7 Mayıs 2011 Cumartesi

ÇOCUKLUK, KÖY VE DOĞAL BESLENME

 
     Çoçukluğum İlçem Reşadiye'de yaz aylarında da köyüm Kabalı'da geçti.Okul kapandıktan birkaç gün sonra giderdik köye.Okullar açılmadan bir hafta önce de dönerdik Reşadiye'ye. Kuzenlerim, arkadaşlarım ve farklı illerde ikamet eden köyümüz çocuklarıyla yazları buluşurduk Kabalı'da...
           Bitirdiğimiz sınıfa göre tatil kitapları, hikaye kitapları ve romanlar olurdu  elimizde ...Piknikler yapardık dere kenarlarında...Çamura şekil verip minik tencere tabak haline getirir, otları poşetlere doldurup minder yapar  evcilik oynardık...Köy bakkalını açık bulursak aramızda birleştirdiğimiz paralarla yiyecek birşeyler alırdık.Ne zevkliydi çekirdek çitletmek hep beraber...
          Hatırlıyorum , kardeşim ve kuzenlerimle birlikte beş çocuk, bindiğimiz tahtalı salıncağın ters dönmesiyle sırt üstü düşmüştük sert zemine .Başımı ve belimi yere vurmanın acısını o anı yad edince hala hissederim .
          Evimizdeki televizyonda sadece TRT 1 yayını vardı.İzlediğimiz çizgi film başladığında bizim evde tv başında olurduk hep beraber.

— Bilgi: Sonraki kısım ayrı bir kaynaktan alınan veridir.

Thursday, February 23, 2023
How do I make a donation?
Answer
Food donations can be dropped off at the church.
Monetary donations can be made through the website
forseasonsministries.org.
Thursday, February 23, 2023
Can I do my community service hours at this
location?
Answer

           Kuşburnu toplamaya çıkardık.Elimiz kolumuz çizilirdi dikenlerden.Ağaç başlarından inmezdik.Dalından  meyve koparıp taze taze yemek ayrı zevkti.Ağaçtaki cevizleri taşlayarak düşürüp, ceviz beyaz ve kıtır haldeyken , bıçakla oyardık.Ellerimiz, cevizlerin dışındaki yeşil kabuğun suyundan kapkara olurdu zamanla.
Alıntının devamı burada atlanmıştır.